In December, 30 students and 4 staff from Cheadle Hulme School in Cheshire travelled to The Gambia for 7 days to visit a selection of local schools and one in particular - CHS Soma.
The link with The Gambia began 20 years ago when teachers, Ian Ray and Sue Matthews first met and made links with local teachers while taking their Geography students on a field trip there. The visits continued biennially and in 2014 the staff and students laid the foundation stones for Cheadle Hulme School Soma.
As of 2019, there are 89 students on roll, 42 girls and 47 boys. The guaranteed “one meal a day” feeding programme, privately funded by Ian Ray, has meant an increase of 48% in enrolment. The children are aged 3-5 and approximately 63% come from very poor homes and will get their main meal of the day from the school.
The school now has five classrooms, an office, kitchen, three toilets and a tap as a direct result of the funding from CHS.
As well as spending time at CHS Soma, students also visited several other schools in the area - The Gambian High School, Samsaang Technical School, Dumbutu Lower Basic School, Tendaba Primary School, Tendaba Nursery School, two Rural Christian and Islamic Schools and Barundeen Islamic School.
Group Leader, Charlotte Parker, said:
“In Dumbutu and also at the Barundeen Islamic School, we saw some of the projects that we had contributed to over the years, for example, the classrooms, toilet blocks and the walls round the schools. The classrooms, staff accommodation and wells are vital to the existence of the school, however so many of them are now out of date or have fallen into disrepair. It needs to be a project that is sustained to make a long lasting difference to the local community.

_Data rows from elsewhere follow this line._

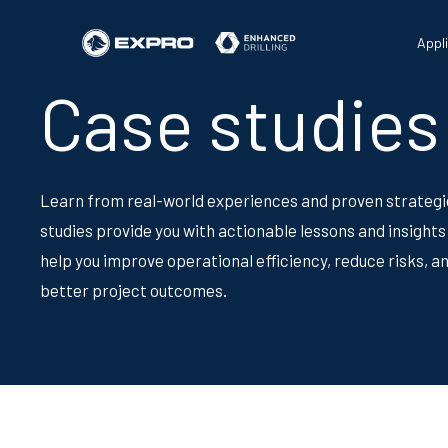
Appl
Case studies
Learn from real-world experiences and proven strategi
studies provide you with actionable lessons and insights
help you improve operational efficiency, reduce risks, a
better project outcomes.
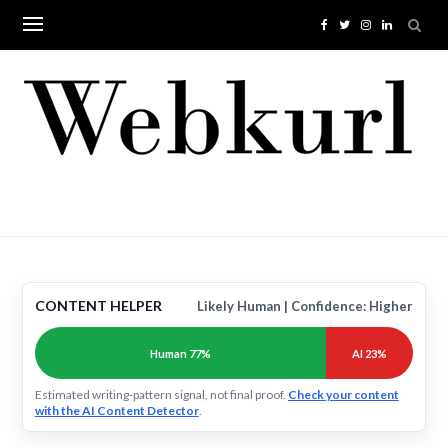
Skip
to
content
CONTENT HELPER
Likely Human | Confidence: Higher
Human 77%
AI 23%
Estimated writing-pattern signal, not final proof.
Check your content
with the AI Content Detector
.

Seeing CHS Soma was a special moment in the trip. We had been sent photos of the progress of the building that CHS students had fundraised for and it was an honour to open the new classrooms and unveil the names of the buildings. We spent most of the day with the staff and students, meeting the teachers and finding out what the education system was like, what resources they needed and how else we could help.
The students spent time meeting the local children, being shown parts of the village and playing the hotly contested Manchester vs The Gambia football match (we lost 4-2 despite one of the teachers being substituted on at half time to try and claw it back).
CHS Soma is an EDC school which means that is focuses on early years education but for us to make the greatest impact we need to support the education of Gambian children across the age range. Some schools like CHS Soma, have started feeding programmes that have helped to increase the number of students accessing education and if they are able to keep them regularly coming to school by age 8 they are more likely to continue their education throughout their childhood years.
We want to make a difference to schools out there - we took gifts of iPads and laptops, some of which TCBC funded, but they also need the basics of stationary, paper and exercise books. In future we plan to spend more time in the schools we are supporting and want to build on the links both the staff and students have made with our colleagues in The Gambia.”
Since returning from the trip the staff and students are continuing to raise awareness of the needs of the schools and people they met in The Gambia. The trip itself is exactly why experiential education is so important for young people; it gives them opportunities to understand the wider global community and to ignite a passion for altruistic work that will last a lifetime.